▶ **Stated goal**: Copy the material below again, swapping "collection date" for "date collected" everywhere and leaving everything else the same.

start

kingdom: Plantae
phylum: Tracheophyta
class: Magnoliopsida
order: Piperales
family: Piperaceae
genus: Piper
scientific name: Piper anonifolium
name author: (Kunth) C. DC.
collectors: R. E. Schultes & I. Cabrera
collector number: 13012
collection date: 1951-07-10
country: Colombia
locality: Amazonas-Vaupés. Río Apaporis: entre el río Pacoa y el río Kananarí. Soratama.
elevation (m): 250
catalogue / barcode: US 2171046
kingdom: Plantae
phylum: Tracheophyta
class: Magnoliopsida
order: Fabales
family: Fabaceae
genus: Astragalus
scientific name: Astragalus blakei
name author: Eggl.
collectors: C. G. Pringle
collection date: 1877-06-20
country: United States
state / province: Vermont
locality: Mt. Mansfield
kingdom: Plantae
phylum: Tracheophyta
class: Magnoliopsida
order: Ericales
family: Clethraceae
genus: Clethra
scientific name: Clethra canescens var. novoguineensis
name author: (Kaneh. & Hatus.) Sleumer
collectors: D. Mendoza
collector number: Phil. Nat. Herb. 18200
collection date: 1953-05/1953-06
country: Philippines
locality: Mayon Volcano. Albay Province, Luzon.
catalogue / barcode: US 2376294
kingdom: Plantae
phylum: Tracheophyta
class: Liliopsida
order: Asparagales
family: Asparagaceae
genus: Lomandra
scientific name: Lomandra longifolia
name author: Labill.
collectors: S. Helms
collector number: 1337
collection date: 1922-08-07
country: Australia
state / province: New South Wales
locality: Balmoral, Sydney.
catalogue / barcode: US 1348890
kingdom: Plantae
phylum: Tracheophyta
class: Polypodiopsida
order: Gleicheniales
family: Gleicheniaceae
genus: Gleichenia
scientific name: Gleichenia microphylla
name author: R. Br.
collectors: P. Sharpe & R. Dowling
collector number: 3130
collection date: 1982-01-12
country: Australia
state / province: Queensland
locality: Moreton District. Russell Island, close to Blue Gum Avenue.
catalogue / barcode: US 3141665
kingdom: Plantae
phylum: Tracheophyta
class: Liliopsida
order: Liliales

end

▶ **Solution for this problem**:
kingdom: Plantae
phylum: Tracheophyta
class: Magnoliopsida
order: Piperales
family: Piperaceae
genus: Piper
scientific name: Piper anonifolium
name author: (Kunth) C. DC.
collectors: R. E. Schultes & I. Cabrera
collector number: 13012
date collected: 1951-07-10
country: Colombia
locality: Amazonas-Vaupés. Río Apaporis: entre el río Pacoa y el río Kananarí. Soratama.
elevation (m): 250
catalogue / barcode: US 2171046
kingdom: Plantae
phylum: Tracheophyta
class: Magnoliopsida
order: Fabales
family: Fabaceae
genus: Astragalus
scientific name: Astragalus blakei
name author: Eggl.
collectors: C. G. Pringle
date collected: 1877-06-20
country: United States
state / province: Vermont
locality: Mt. Mansfield
kingdom: Plantae
phylum: Tracheophyta
class: Magnoliopsida
order: Ericales
family: Clethraceae
genus: Clethra
scientific name: Clethra canescens var. novoguineensis
name author: (Kaneh. & Hatus.) Sleumer
collectors: D. Mendoza
collector number: Phil. Nat. Herb. 18200
date collected: 1953-05/1953-06
country: Philippines
locality: Mayon Volcano. Albay Province, Luzon.
catalogue / barcode: US 2376294
kingdom: Plantae
phylum: Tracheophyta
class: Liliopsida
order: Asparagales
family: Asparagaceae
genus: Lomandra
scientific name: Lomandra longifolia
name author: Labill.
collectors: S. Helms
collector number: 1337
date collected: 1922-08-07
country: Australia
state / province: New South Wales
locality: Balmoral, Sydney.
catalogue / barcode: US 1348890
kingdom: Plantae
phylum: Tracheophyta
class: Polypodiopsida
order: Gleicheniales
family: Gleicheniaceae
genus: Gleichenia
scientific name: Gleichenia microphylla
name author: R. Br.
collectors: P. Sharpe & R. Dowling
collector number: 3130
date collected: 1982-01-12
country: Australia
state / province: Queensland
locality: Moreton District. Russell Island, close to Blue Gum Avenue.
catalogue / barcode: US 3141665
kingdom: Plantae
phylum: Tracheophyta
class: Liliopsida
order: Liliales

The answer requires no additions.